--- AIM OF THE TASK ---
The line containing "точно не останется" marks the start; repeat it and every following line exactly through the end of the entries.

—————

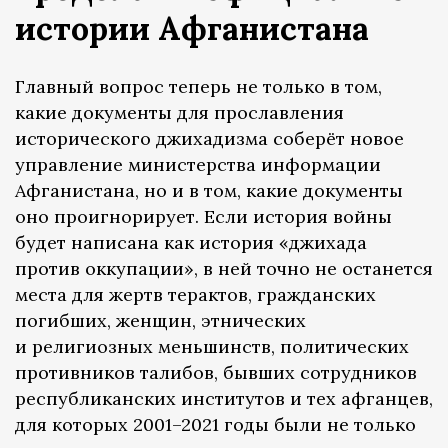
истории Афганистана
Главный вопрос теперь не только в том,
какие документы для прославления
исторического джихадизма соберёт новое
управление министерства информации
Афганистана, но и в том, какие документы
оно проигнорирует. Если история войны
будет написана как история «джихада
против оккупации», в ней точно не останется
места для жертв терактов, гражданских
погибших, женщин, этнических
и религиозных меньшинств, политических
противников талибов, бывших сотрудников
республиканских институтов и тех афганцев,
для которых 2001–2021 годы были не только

—————

--- ANSWER FOR THE TASK ---
против оккупации», в ней точно не останется
места для жертв терактов, гражданских
погибших, женщин, этнических
и религиозных меньшинств, политических
противников талибов, бывших сотрудников
республиканских институтов и тех афганцев,
для которых 2001–2021 годы были не только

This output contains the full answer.